REQUIREMENT:
Render every line of the records below as a Markdown table with the columns Row and Line, numbering the rows and skipping blank lines. Leave the pictures out of the answer.

THE DATA:
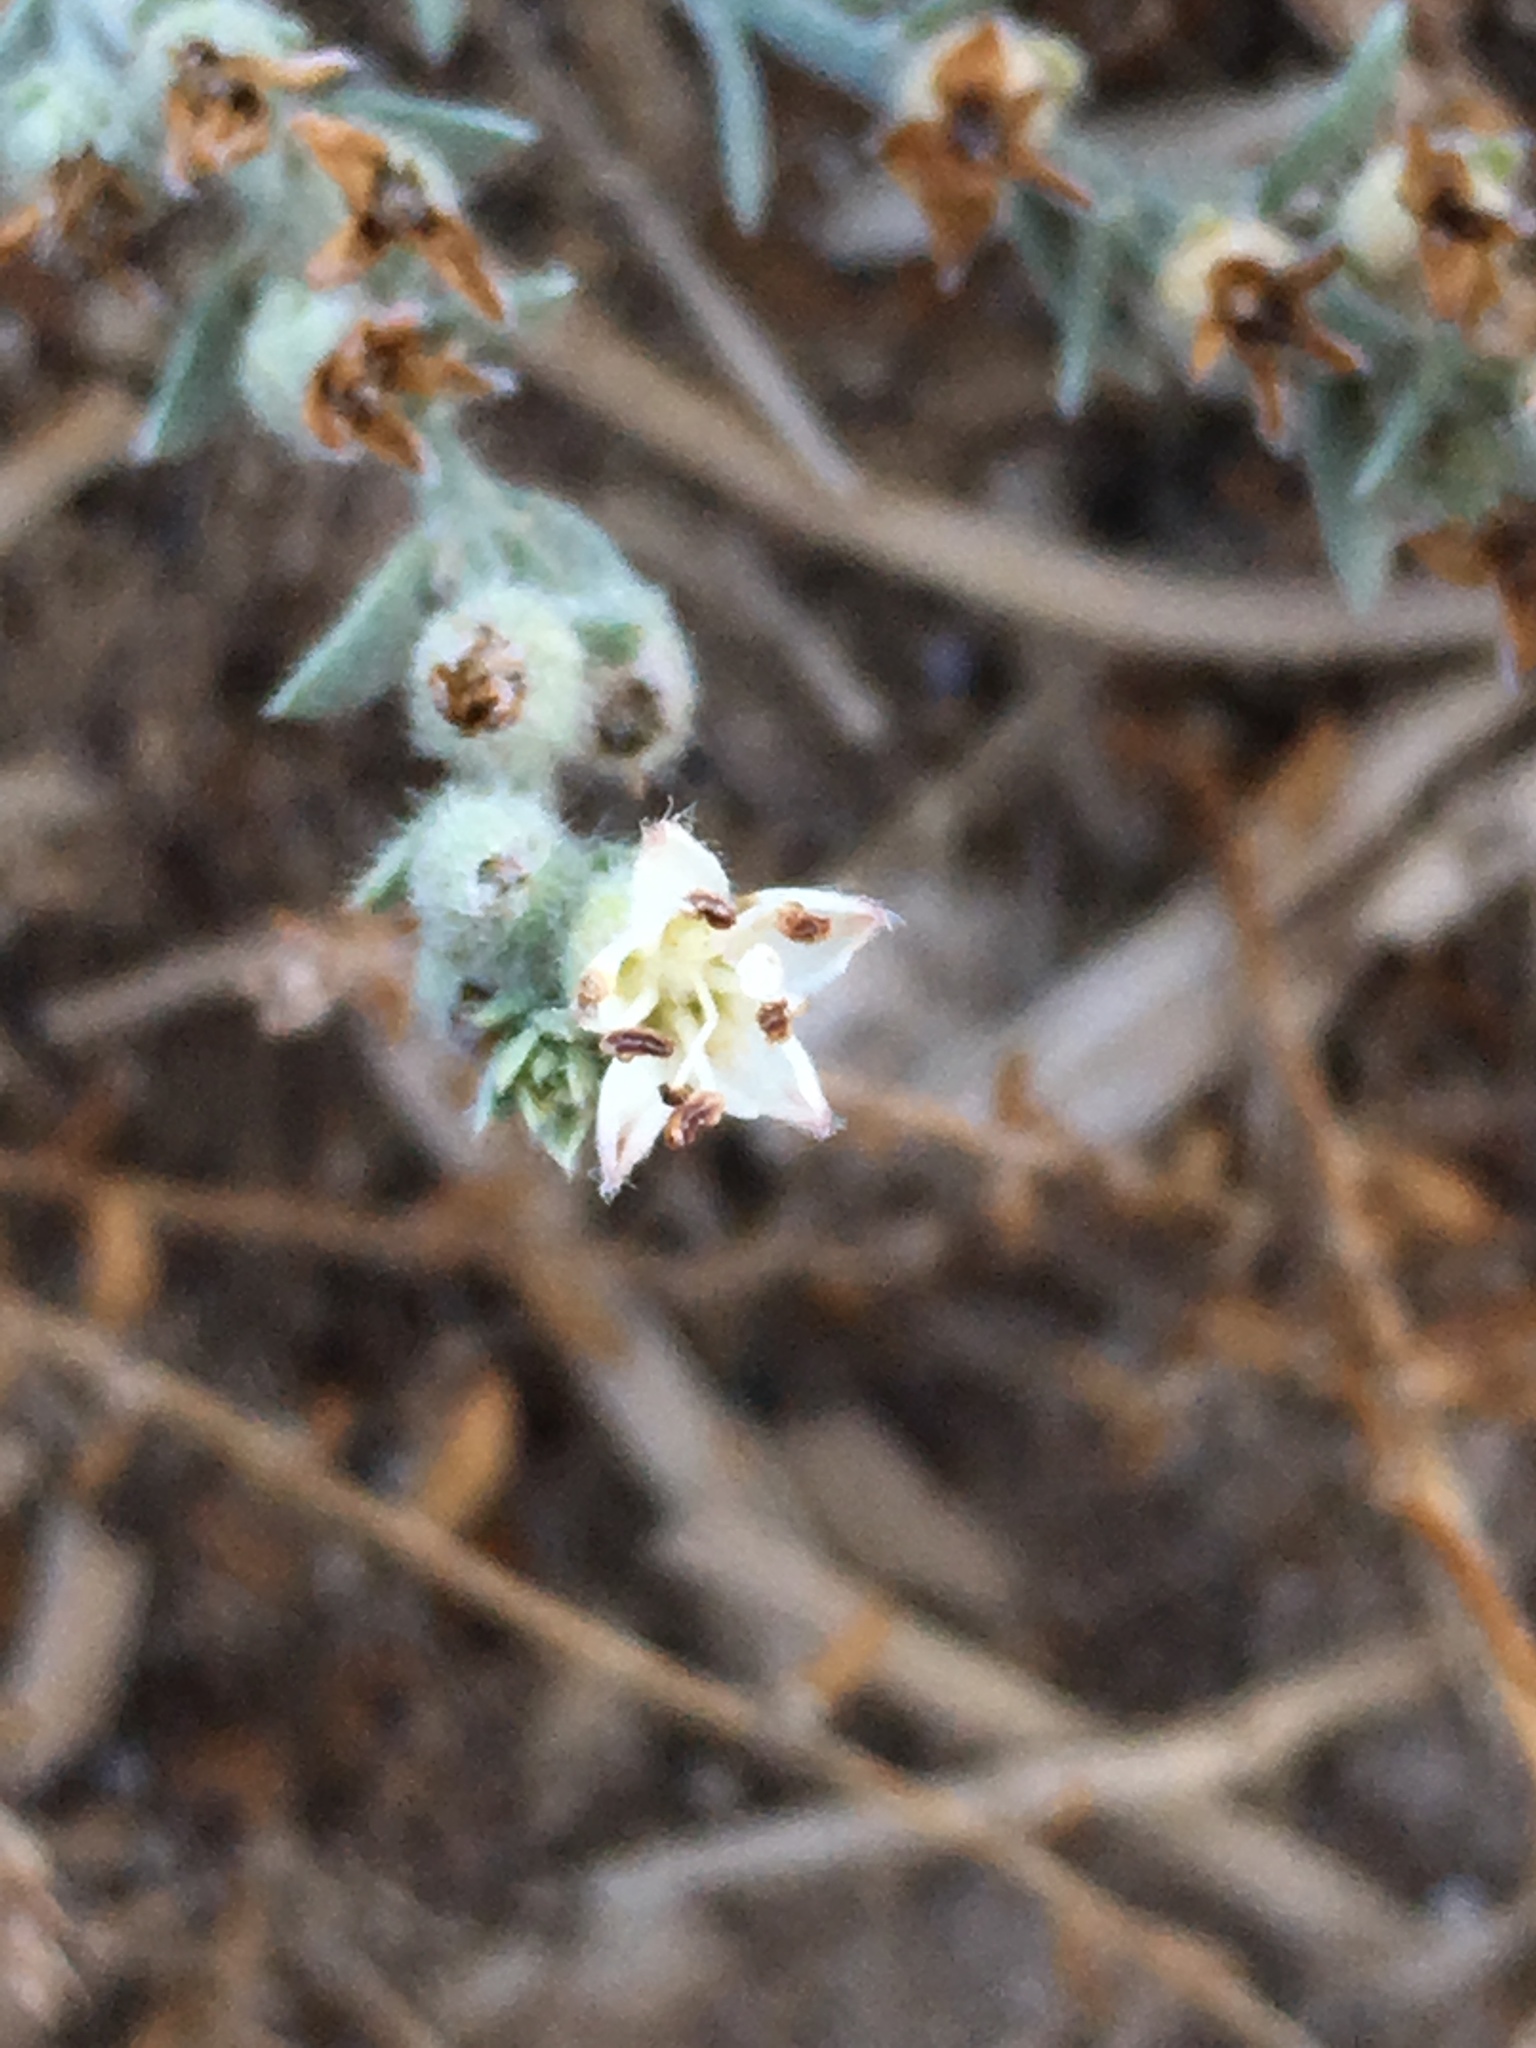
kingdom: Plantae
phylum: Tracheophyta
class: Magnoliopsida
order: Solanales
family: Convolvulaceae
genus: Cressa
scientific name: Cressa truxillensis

THE RESULT:
| Row | Line |
|---|---|
| 1 | kingdom: Plantae |
| 2 | phylum: Tracheophyta |
| 3 | class: Magnoliopsida |
| 4 | order: Solanales |
| 5 | family: Convolvulaceae |
| 6 | genus: Cressa |
| 7 | scientific name: Cressa truxillensis |